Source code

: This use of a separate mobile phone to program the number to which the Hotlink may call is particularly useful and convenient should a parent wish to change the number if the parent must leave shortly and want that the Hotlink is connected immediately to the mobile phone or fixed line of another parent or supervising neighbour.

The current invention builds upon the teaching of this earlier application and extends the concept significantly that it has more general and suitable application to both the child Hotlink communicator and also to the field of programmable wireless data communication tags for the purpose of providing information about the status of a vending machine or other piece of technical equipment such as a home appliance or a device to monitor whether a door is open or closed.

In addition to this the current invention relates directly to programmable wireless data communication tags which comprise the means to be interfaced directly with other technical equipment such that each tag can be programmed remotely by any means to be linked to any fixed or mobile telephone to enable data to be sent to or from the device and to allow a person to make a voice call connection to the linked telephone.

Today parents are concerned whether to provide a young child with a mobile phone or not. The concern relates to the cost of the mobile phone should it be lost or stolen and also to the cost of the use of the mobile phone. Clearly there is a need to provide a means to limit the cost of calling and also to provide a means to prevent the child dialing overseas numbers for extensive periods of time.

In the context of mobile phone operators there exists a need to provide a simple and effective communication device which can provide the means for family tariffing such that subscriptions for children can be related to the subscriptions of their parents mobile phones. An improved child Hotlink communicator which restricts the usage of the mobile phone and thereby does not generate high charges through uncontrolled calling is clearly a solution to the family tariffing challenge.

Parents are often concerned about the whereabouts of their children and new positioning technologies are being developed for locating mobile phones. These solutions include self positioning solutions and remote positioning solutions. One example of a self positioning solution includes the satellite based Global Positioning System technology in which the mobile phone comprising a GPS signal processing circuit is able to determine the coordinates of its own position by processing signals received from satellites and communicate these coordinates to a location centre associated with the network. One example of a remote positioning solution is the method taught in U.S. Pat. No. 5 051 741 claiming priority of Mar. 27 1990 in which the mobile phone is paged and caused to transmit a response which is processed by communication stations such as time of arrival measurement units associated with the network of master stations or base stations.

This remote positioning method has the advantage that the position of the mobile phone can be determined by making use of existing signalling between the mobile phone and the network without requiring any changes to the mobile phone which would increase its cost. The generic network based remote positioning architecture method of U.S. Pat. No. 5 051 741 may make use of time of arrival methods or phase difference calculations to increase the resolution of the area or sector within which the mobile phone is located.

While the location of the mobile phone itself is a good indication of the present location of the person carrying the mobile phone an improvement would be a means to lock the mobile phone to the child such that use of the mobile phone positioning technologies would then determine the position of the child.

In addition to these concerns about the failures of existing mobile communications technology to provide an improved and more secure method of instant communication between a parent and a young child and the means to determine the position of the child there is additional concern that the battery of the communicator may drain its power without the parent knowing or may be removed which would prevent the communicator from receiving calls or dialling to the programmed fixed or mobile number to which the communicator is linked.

▶ _Exercise aim_:
Please reproduce every item above word for word, keeping each line as it appears.

▶ _Answer to this problem_:
Source code

: This use of a separate mobile phone to program the number to which the Hotlink may call is particularly useful and convenient should a parent wish to change the number if the parent must leave shortly and want that the Hotlink is connected immediately to the mobile phone or fixed line of another parent or supervising neighbour.

The current invention builds upon the teaching of this earlier application and extends the concept significantly that it has more general and suitable application to both the child Hotlink communicator and also to the field of programmable wireless data communication tags for the purpose of providing information about the status of a vending machine or other piece of technical equipment such as a home appliance or a device to monitor whether a door is open or closed.

In addition to this the current invention relates directly to programmable wireless data communication tags which comprise the means to be interfaced directly with other technical equipment such that each tag can be programmed remotely by any means to be linked to any fixed or mobile telephone to enable data to be sent to or from the device and to allow a person to make a voice call connection to the linked telephone.

Today parents are concerned whether to provide a young child with a mobile phone or not. The concern relates to the cost of the mobile phone should it be lost or stolen and also to the cost of the use of the mobile phone. Clearly there is a need to provide a means to limit the cost of calling and also to provide a means to prevent the child dialing overseas numbers for extensive periods of time.

In the context of mobile phone operators there exists a need to provide a simple and effective communication device which can provide the means for family tariffing such that subscriptions for children can be related to the subscriptions of their parents mobile phones. An improved child Hotlink communicator which restricts the usage of the mobile phone and thereby does not generate high charges through uncontrolled calling is clearly a solution to the family tariffing challenge.

Parents are often concerned about the whereabouts of their children and new positioning technologies are being developed for locating mobile phones. These solutions include self positioning solutions and remote positioning solutions. One example of a self positioning solution includes the satellite based Global Positioning System technology in which the mobile phone comprising a GPS signal processing circuit is able to determine the coordinates of its own position by processing signals received from satellites and communicate these coordinates to a location centre associated with the network. One example of a remote positioning solution is the method taught in U.S. Pat. No. 5 051 741 claiming priority of Mar. 27 1990 in which the mobile phone is paged and caused to transmit a response which is processed by communication stations such as time of arrival measurement units associated with the network of master stations or base stations.

This remote positioning method has the advantage that the position of the mobile phone can be determined by making use of existing signalling between the mobile phone and the network without requiring any changes to the mobile phone which would increase its cost. The generic network based remote positioning architecture method of U.S. Pat. No. 5 051 741 may make use of time of arrival methods or phase difference calculations to increase the resolution of the area or sector within which the mobile phone is located.

While the location of the mobile phone itself is a good indication of the present location of the person carrying the mobile phone an improvement would be a means to lock the mobile phone to the child such that use of the mobile phone positioning technologies would then determine the position of the child.

In addition to these concerns about the failures of existing mobile communications technology to provide an improved and more secure method of instant communication between a parent and a young child and the means to determine the position of the child there is additional concern that the battery of the communicator may drain its power without the parent knowing or may be removed which would prevent the communicator from receiving calls or dialling to the programmed fixed or mobile number to which the communicator is linked.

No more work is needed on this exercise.